When Dr. Shazia demanded that Adnan be allowed to accompany her, the officials warned that there was no time and that she would be murdered if she delayed. Then the officials forced Dr. Shazia to make a video recording in which she thanked the government for helping her. And, she said, they warned her that if she had any contact with journalists or human rights groups, they would strike back at her – or at her relatives still in Pakistan.

So the Pakistani officials put Dr. Shazia and Mr. Khalid on a plane to London, without their son. As soon as they arrived, Dr. Shazia inquired about asylum in Canada, where she has relatives and friends. But a Canadian bureaucrat rejected the asylum application on the ground that they were now safe in Britain. (Come on, Canadians – have you no heart?)

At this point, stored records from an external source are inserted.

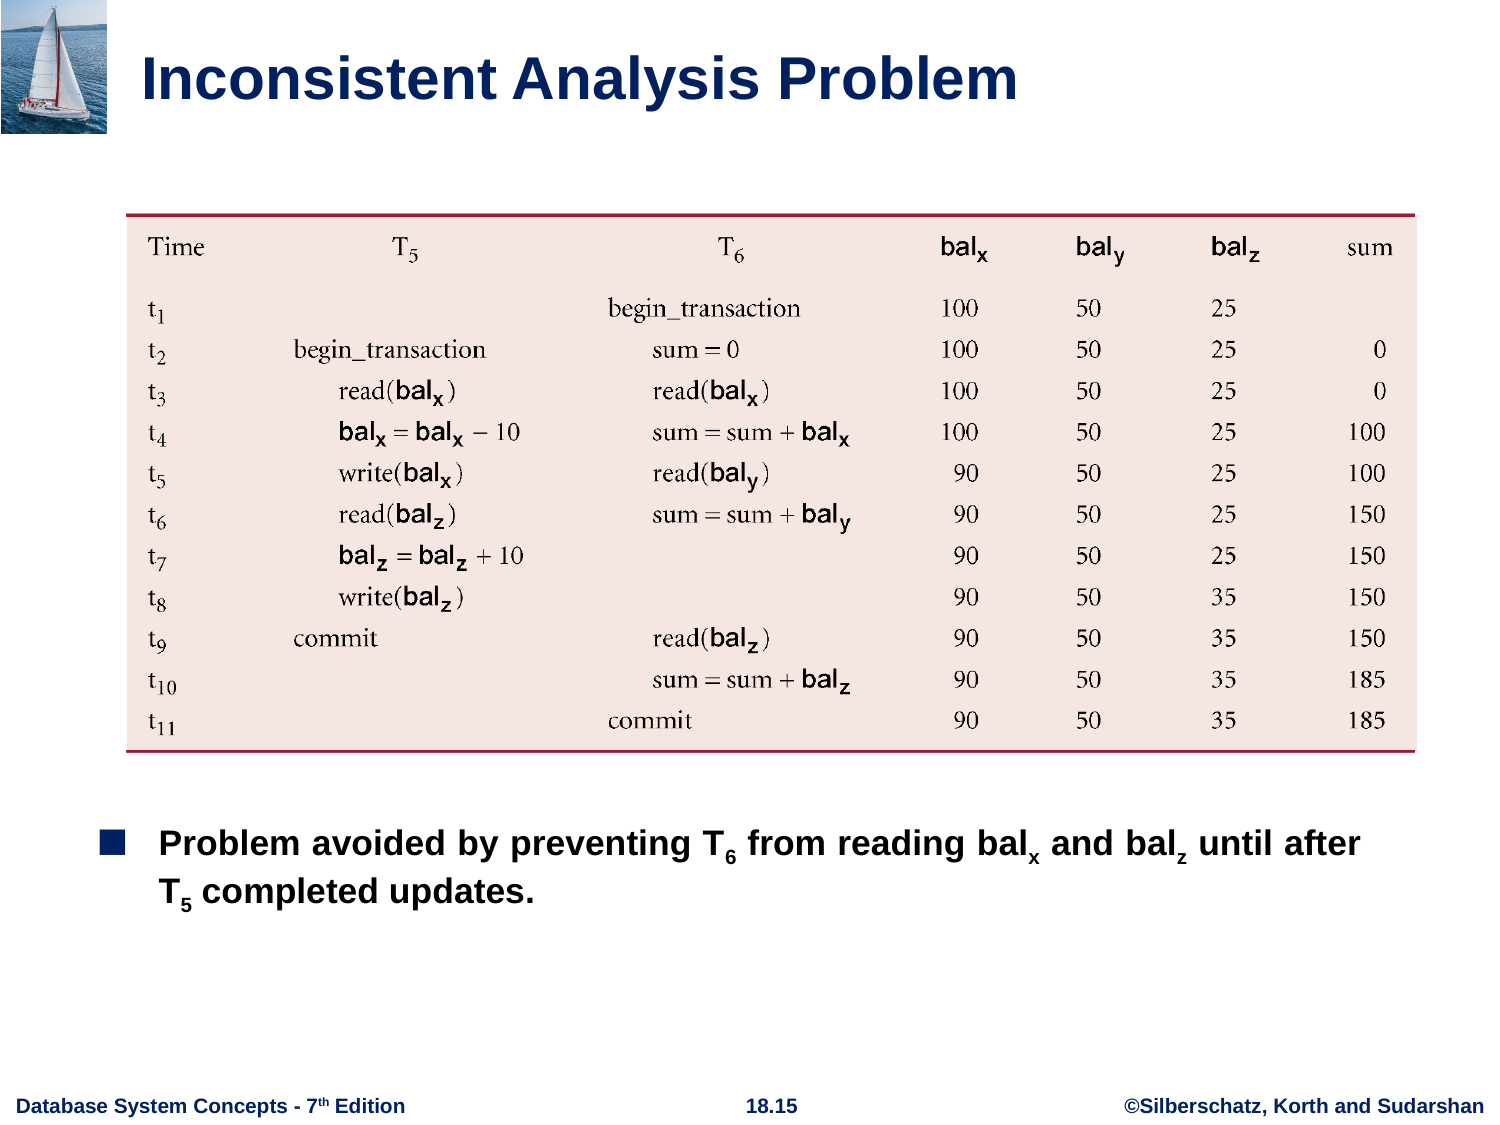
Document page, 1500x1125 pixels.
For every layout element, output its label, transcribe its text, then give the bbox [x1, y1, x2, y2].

title Inconsistent Analysis Problem [125, 18, 1452, 120]
picture [88, 174, 1457, 794]
list Problem avoided by preventing T6 from reading balx and balz until after T5 completed updates. [87, 812, 1376, 950]
picture [1, 0, 107, 134]
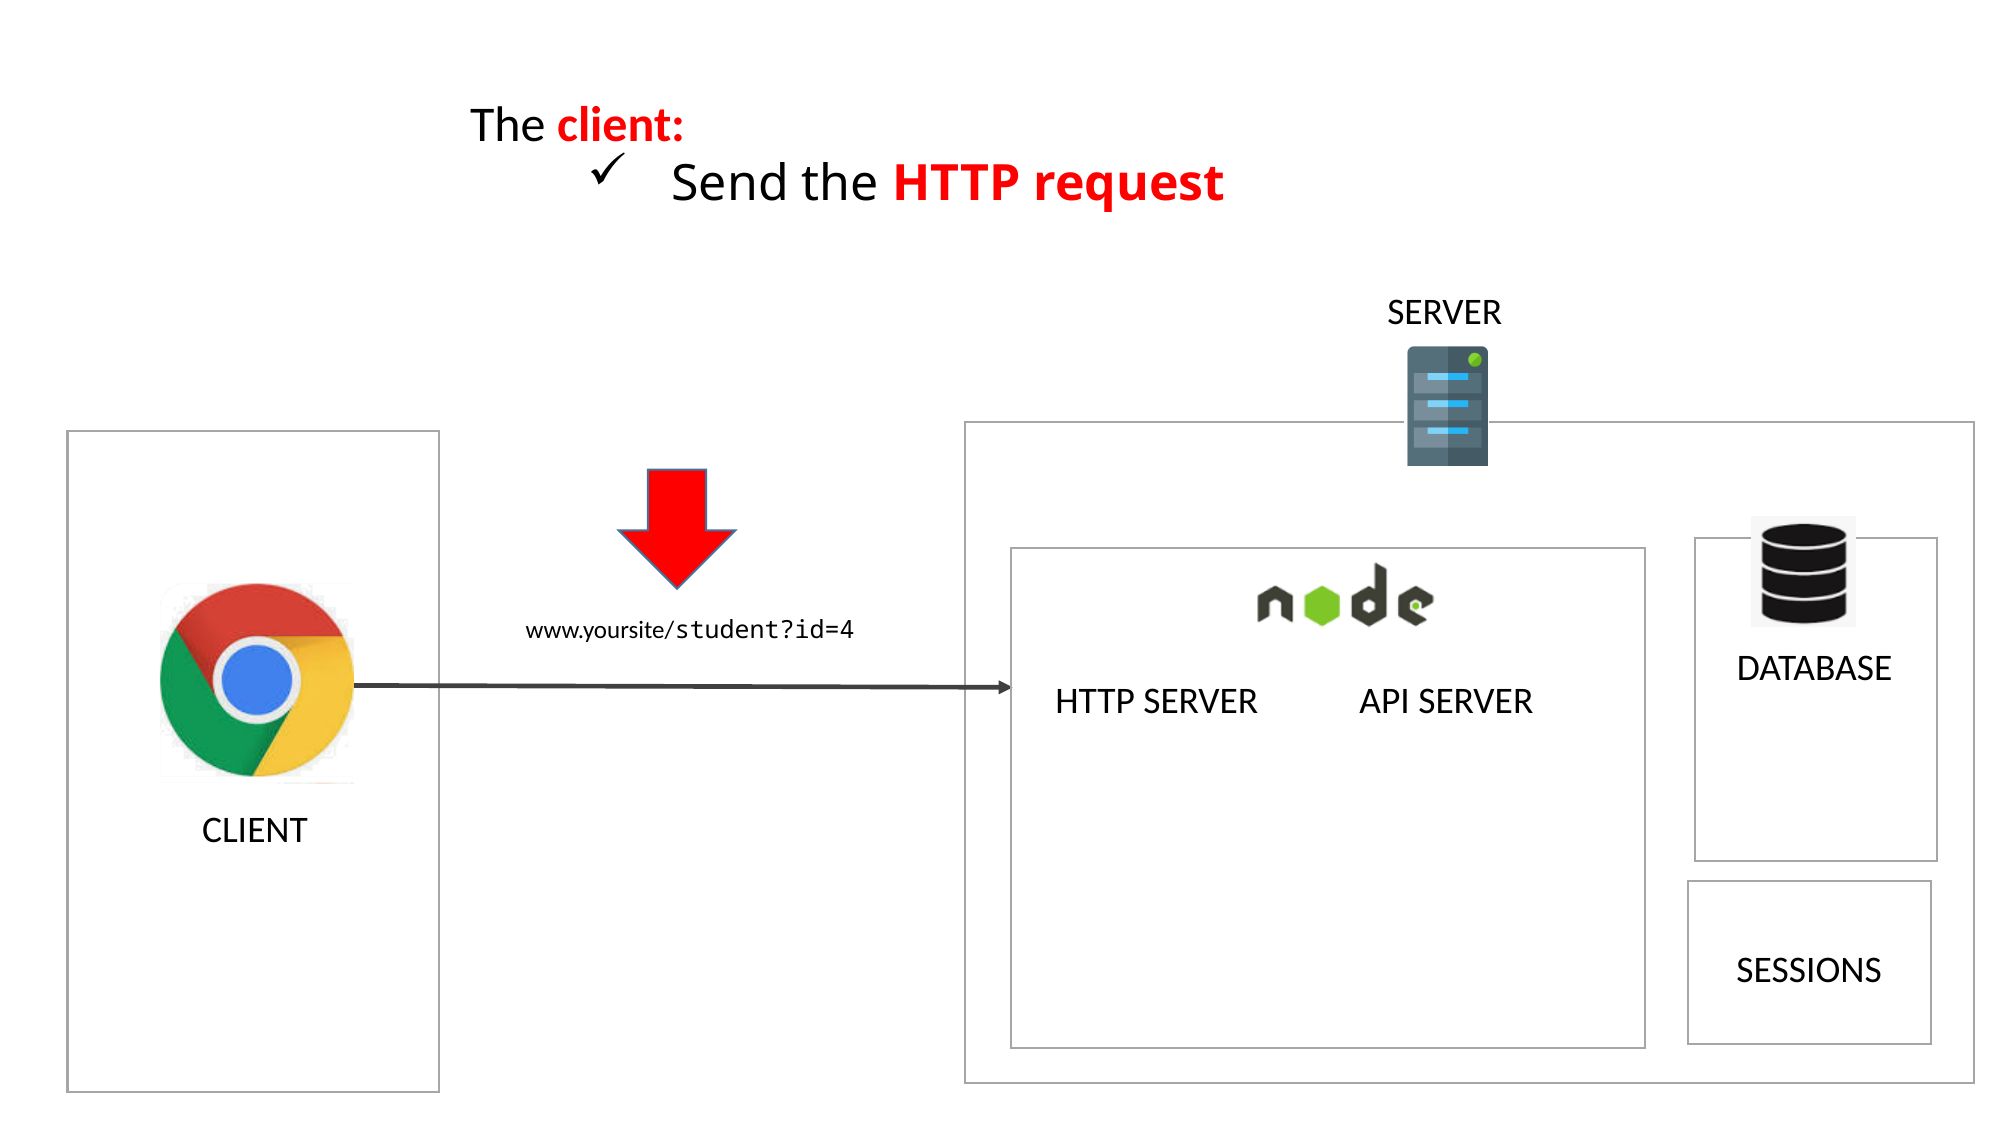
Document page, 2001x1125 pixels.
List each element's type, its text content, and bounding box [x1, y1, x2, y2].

text_box Send the HTTP request [572, 142, 1358, 218]
text_box [1010, 547, 1646, 1049]
picture [1257, 555, 1438, 636]
text_box CLIENT [187, 797, 323, 858]
text_box DATABASE [1722, 635, 1908, 696]
text_box HTTP SERVER [1040, 669, 1274, 729]
text_box [66, 430, 440, 1093]
text_box [616, 468, 738, 591]
text_box SERVER [1372, 279, 1518, 340]
picture [1751, 516, 1856, 627]
text_box [1694, 537, 1938, 862]
picture [156, 578, 354, 784]
text_box www.yoursite/student?id=4 [510, 605, 870, 651]
text_box API SERVER [1344, 669, 1549, 729]
picture [1404, 344, 1489, 466]
text_box [1687, 880, 1932, 1045]
text_box [964, 421, 1975, 1084]
text_box The client: [455, 84, 712, 159]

Two things interest me about this story in particular:

1) The obvious hypocrisy of the Bush administration in its talk of spreading democracy and freedom throughout the world is once again disclosed as a hollow farce as it continues to remain strongly allied, militarily and financially, to the most brutal and barbarous regimes on earth in the name of fighting “terrorism” or, as it is now termed, “violent extremism”.

But more provocatively,

2) The clash of a certain form of extreme “multiculturalism” with women’s universal rights. This was best exemplified in a thread regarding this same topic on DKos. There was a debate about whether Islam was not, in some sense, responsible for the horrible treatment of women in Pakistan and other parts of the world. One typical response was that this sort of behavior sails back into the winds of time to the polytheistic tribes that existed in those regions before Islam took root.

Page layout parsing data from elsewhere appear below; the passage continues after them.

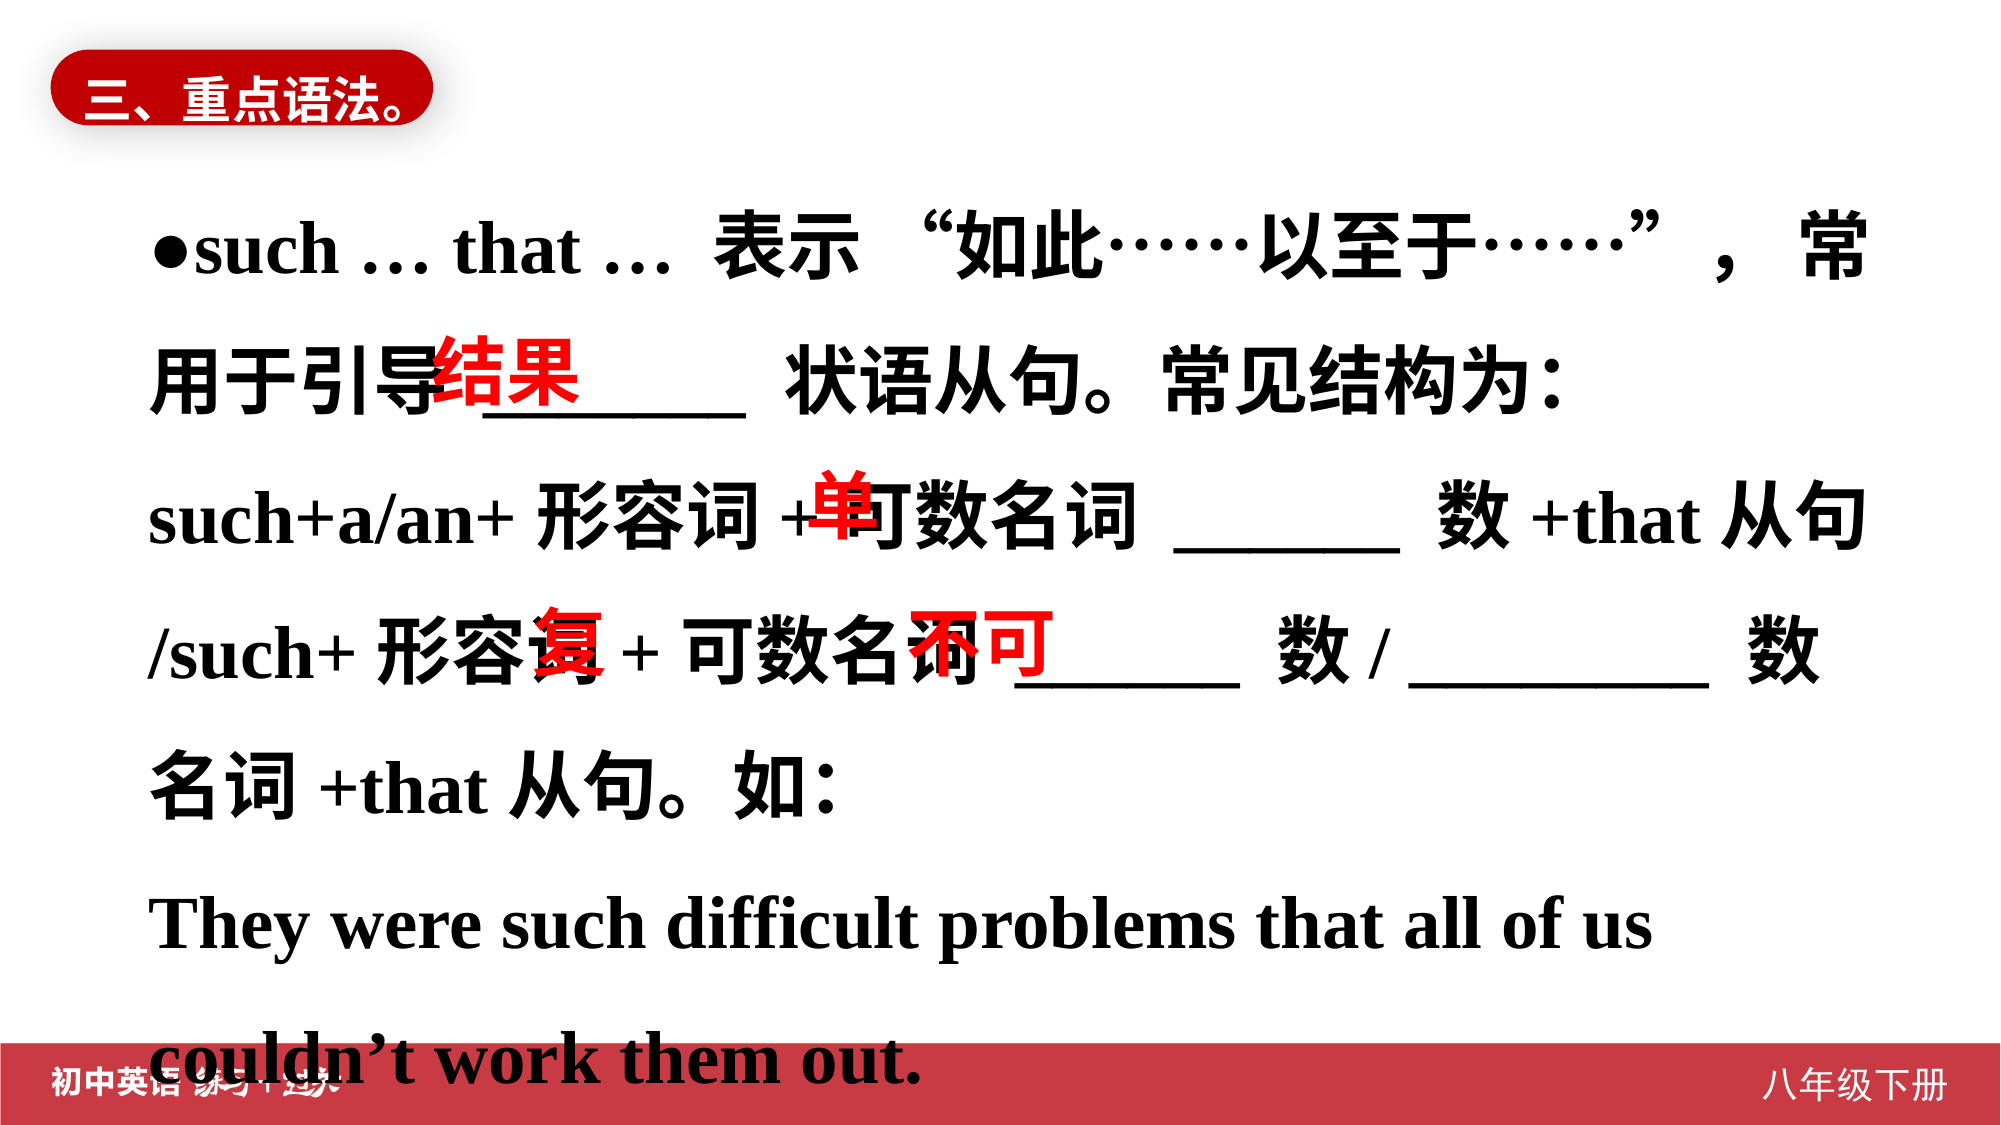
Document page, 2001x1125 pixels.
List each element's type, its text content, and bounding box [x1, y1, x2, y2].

text_box 不可 [892, 588, 1084, 693]
text_box ●such … that … 表示 “如此……以至于……”， 常用于引导 _______ 状语从句。常见结构为： such+a/an+形容词+可数名词 ______ 数+that从句/such+形容词+可数名词 ______ 数/ ________ 数名词+that从句。如： They were such difficult problems that all of us couldn’t work them out. [134, 145, 1909, 1106]
text_box 单 [791, 451, 904, 556]
text_box 结果 [416, 317, 624, 423]
text_box [49, 48, 435, 120]
text_box 复 [517, 588, 635, 693]
picture [0, 0, 2001, 1125]
text_box 三、重点语法。 [67, 60, 417, 136]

But this is nonsense. It is analogous to justifying the burning of heretics by Christians in the Middle Ages by invoking the fact that it was common to burn people alive or crucify them during the Roman Empire. The fact remains that Christians were doing the burning and they justified this behavior with reference to their own sacred texts. The same moral rules must apply to modern Islamic practices which are tolerated and even encouraged by many, though not all, of its religious thinkers.

Let’s try a thought experiment along the following lines: imagine that an analogous phenomeon were to take place in the south of modern-day Germany. A Christian-oriented governnment tries to not only cover up, but actively aids and abets the systematic terrorization of a woman by a particularily fanatical and fundamentalist community in a relatively backward province. The community justifes the morality and righteousness of its behavior by reference to the teachings of the Bible and by later commentaries.

Your first instincive reaction is to laugh and declare it an absurd possiblity because of the extraodinarily successful process of secularization which has taken place in that nation and in most of Western civilization (outside the US) in general. My response: exactly!!

But what if it did happen? And most of the Christian world sat by relatively silently as if it could do nothing to stop it. What would the general reaction of most non-Christian human beings be? What should it be? It should be one of outrage and schock at the unbeliebavle horrors that religion, which sets itself up as a moral standard-bearer, has inflcited and continues to inflict on the world.

The fact that Islam can even find space for such behavior and that it is morally tolerated in some parts of the world is an extraordinary stain on all of Islam, just as it is an extraordinary stain on Christianity that many people engaged in the Crusades, Inquisitions, ad infinitum.

Even more deeply, the tribal cultures which engage in these practices must be outspokenly condemned by all decent and rational moral human beings. It is no good to say, “We must not criticize because we have our own failings”. If we are held to this absurd standard of relativism, no one could possibly be morally condemned for anything. The Nazi Party had its  own autonomous, bizarre little culture. But dare we not criticize it because we have our own defects?

Religion, all religion, must be condemned to the extent that it provides authoritative textual justification for the most heinous forms of behavior. It all-too-frequently does so. Let us speak out against  it when it does and speak out for it when it does the contrary.